Indian criminal law is the law relating to criminal conduct in India.

Divisions
Indian criminal laws are divided into three major acts i.e. Indian Penal Code, 1860, Code of Criminal Procedure, 1973, and Indian Evidence Act, 1872. Indian Penal Code is a Substantive Law that defines rights and duties etc. Code of Criminal Procedure defines the rules with which substantive laws can be enforced. Besides these major acts, special Criminal Laws are also passed by the Indian Parliament, i.e., NDPS, Prevention of Corruption Act, Food Adulteration Act, Dowry Prohibition Act, The Defence of India Act, etc. thousands of minor laws are made in India.

History
The Indian Penal Code, formulated by the British during the British Raj in 1860, forms the backbone of criminal law in India. Jury trials were abolished by the government in 1960 on the grounds they would be susceptible to media and public influence. This decision was based on an 8-1 acquittal of Kawas Nanavati in K. M. Nanavati vs. State of Maharashtra, which was overturned by higher courts.

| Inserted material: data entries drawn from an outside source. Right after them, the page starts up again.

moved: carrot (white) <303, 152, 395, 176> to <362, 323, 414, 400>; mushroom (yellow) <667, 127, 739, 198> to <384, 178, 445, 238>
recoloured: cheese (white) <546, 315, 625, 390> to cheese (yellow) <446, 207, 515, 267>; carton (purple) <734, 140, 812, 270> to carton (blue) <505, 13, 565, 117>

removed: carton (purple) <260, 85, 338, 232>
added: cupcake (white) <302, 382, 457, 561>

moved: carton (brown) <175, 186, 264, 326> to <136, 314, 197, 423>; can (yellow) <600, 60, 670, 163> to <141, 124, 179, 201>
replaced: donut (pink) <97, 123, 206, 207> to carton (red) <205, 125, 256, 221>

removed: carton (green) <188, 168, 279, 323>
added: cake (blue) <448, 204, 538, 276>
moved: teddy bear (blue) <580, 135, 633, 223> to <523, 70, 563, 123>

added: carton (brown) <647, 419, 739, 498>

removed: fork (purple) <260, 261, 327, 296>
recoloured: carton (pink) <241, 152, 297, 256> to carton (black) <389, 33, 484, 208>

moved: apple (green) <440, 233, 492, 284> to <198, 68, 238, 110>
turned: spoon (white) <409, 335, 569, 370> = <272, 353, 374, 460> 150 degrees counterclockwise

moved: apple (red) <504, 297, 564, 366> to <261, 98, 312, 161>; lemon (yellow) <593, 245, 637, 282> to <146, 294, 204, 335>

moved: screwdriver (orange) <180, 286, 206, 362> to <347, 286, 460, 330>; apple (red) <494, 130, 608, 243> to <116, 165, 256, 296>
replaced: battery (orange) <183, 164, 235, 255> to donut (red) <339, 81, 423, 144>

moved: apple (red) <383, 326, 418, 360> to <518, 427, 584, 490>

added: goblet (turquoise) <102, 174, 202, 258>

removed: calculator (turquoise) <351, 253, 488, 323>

The Indian Penal Code was drafted the first law commission under the chairmanship of Lord Macaulay in 1837. Jurists, judges, and professors made revisions in 1850, presented in legislative council in 1856, passed in 1860, and was enforced in 1862. Lord Macaulay issued clarification for the people of India for implementation of this Code, because people were of the view that rule of Capital Punishment will be misused against them. Further more people were against foreign rule on Indian people. Indian Penal Code has been praised to be far-sighted, masterpiece of a law, with almost all kinds of crimes that can be committed by a human, being included in it in one go. It has been thoroughly embedded in the Indian conscience

Issues with IPC 

 Colonial ideas prevail in the code.
 Some laws don't reflect the aspirations of India's liberal Constitution.
 It does not recognize individual agency of citizens of free India
 Too many laws promote patriarchal attitudes, biased against women
 Sedition laws are misused by the state.
 Tech crimes, cyber crimes, sexual offences need to be defined.
 Risk of excessive policing, which leads to harassment of people.
 Need to harmonise statute books with court rulings, which have often expanded the rights of people.
 Accused people are burdened with institutional delay. 
 According to Malimath Committee report, it weighed in favour of the accused and did not adequately focus on justice to the victims of crime.
 Some provisions are disadvantageous for the underprivileged who are trapped in jail for long, but favour the powerful, who get bail very easily.
 In some cases, such as lynching, the maximum sentence or fine is not mentioned, and there is judges' discretion, etc, so the punishment may vary according to a different circumstances.
 Adhering CrPC may be too complex and slow, which needs to be amended before amending the IPC.
 The influence of media trials on the judiciary while using the IPC.

Recent Progress 
Malimath Committee had faced criticism for its drawbacks, among them a suggestion that the standard of evidence be reduced from “beyond reasonable doubt” to “clear and convincing”. In the winter session of parliament, Minister of State for Home Affairs Ajay Kumar Mishra said the committee had been "constituted under the chairpersonship of the Vice Chancellor, National Law University, Delhi to suggest reforms in the criminal laws". He further said that the suggestions that will be received and the report of the committee will be examined by the Ministry of Home Affairs in consultation with all stakeholders.